The second problem is Time. My mother once said to me, “Oh, I don’t believe in Heaven. It sounds boring.” This was a surprise to me, because my mother did believe in God and in the divinity of Jesus. I surprised myself by answering, “Well, if God’s as smart as he’s supposed to be, then he ought to make Heaven not boring.” God could, because He’s supernatural, make singing “Amazing Grace” for 10,000 years NOT be boring — even though on earth five minutes is my outside limit.
However like my mother (and Huck Finn, you may remember), I’ve always found the traditional view of Heaven boring in the extreme. Sitting on a cloud, strumming on a harp, and singing hymns would be fine for an hour or two, but for eternity . . . ? Assembling at the Throne would be exciting, but for eternity . . . ? Even the “cloudless skies” Willie Nelson sings about would shortly become tiresome, and the angels would yearn for a crackling good thunderstorm. Whether I imagine rainbows and elders wearing crowns, or whether I imagine racing across a beautiful spring meadow with my wife and the best dog I ever owned, all of us restored to the health and vigor we shared when he was alive, I keep stumbling on the specter of eternity. Nothing that has delighted me on earth is likely to delight me for eternity.
Most organized Christian religions talk about the end of time, at least of historical time. Logically, it seems that one way for God to insure that Heaven isn’t boring is to remove time as we know it. And if I imaginatively remove time as we know it from Heaven, it also solves some other troubling paradoxes, such as what happens to the widow who remarries and then meets both husbands in Heaven? But what would an afterlife be like outside of Time? How could I be me in a place with no time? There, my imagination fails. Duration is an implied part of all my experience. If an object exists for me, it exists in a framework of time. How could you observe a rose if it had no duration? If it had infinite duration, how could you observe anything else? With no time, there could be no “next” event, and so existence would be an unbroken whole.
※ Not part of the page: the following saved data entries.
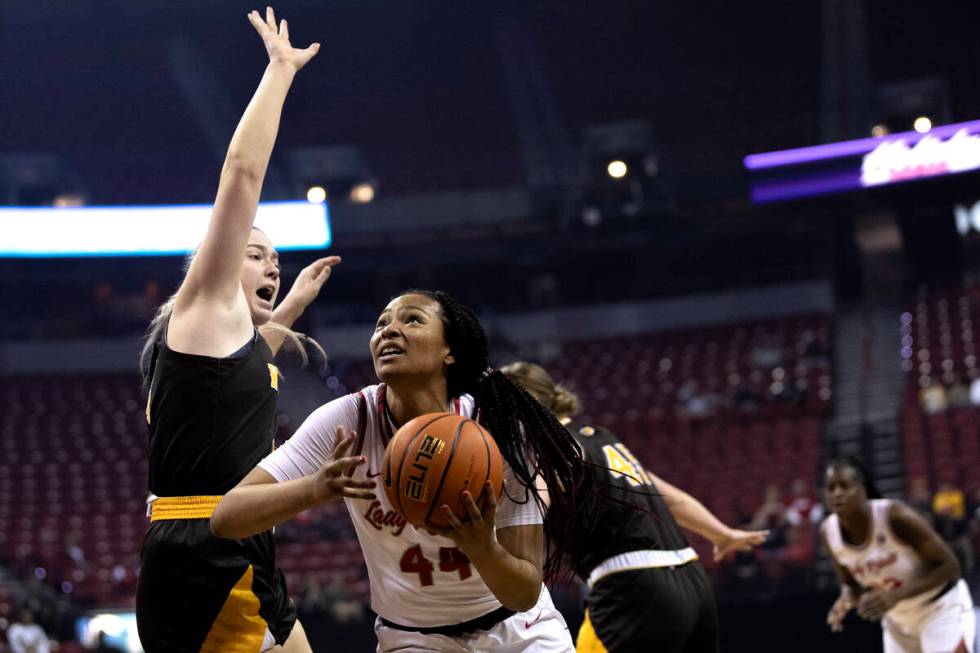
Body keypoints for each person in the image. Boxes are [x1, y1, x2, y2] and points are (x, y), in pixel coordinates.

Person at [134, 9, 353, 652]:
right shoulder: (200, 307)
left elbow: (251, 363)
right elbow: (242, 175)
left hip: (236, 545)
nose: (272, 265)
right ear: (213, 264)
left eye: (275, 262)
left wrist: (292, 307)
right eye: (255, 253)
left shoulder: (222, 342)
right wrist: (280, 72)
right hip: (205, 552)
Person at [212, 290, 595, 652]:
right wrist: (313, 489)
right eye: (381, 324)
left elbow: (524, 592)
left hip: (517, 630)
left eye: (412, 320)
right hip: (413, 638)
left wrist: (484, 549)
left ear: (450, 350)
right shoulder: (348, 418)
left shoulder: (499, 427)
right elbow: (226, 518)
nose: (389, 330)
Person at [500, 361, 769, 653]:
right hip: (692, 580)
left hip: (633, 588)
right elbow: (668, 496)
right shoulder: (601, 437)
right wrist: (721, 534)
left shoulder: (552, 446)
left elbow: (533, 506)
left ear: (527, 404)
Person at [821, 457, 976, 652]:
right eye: (830, 488)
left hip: (940, 608)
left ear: (863, 490)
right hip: (898, 621)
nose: (837, 493)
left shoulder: (894, 516)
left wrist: (896, 595)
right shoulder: (828, 533)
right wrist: (846, 599)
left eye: (844, 486)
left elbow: (951, 567)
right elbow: (850, 583)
It might not be so very different from being reunited with all the atoms and molecules of all the earth, which will happen to my body literally, whether or not I have a soul. Time, like Memory, must also be very different in Heaven.
In conclusion, John 3:16 and hymns and gospel songs are to me only metaphors, indications of what Heaven might feel like, not what it will actually be. Metaphor, I understand. Heaven, if it exists at all, must be a place where Time and Memory, if they exist there, exist in ways that are beyond the scope of my imagination to conceptualize. And so I come back to Socrates’ “great adventure.” If death is not, after all, the end of everything, I’ll be going to an existence that is so very different that I can’t even imagine it. Now that sounds interesting.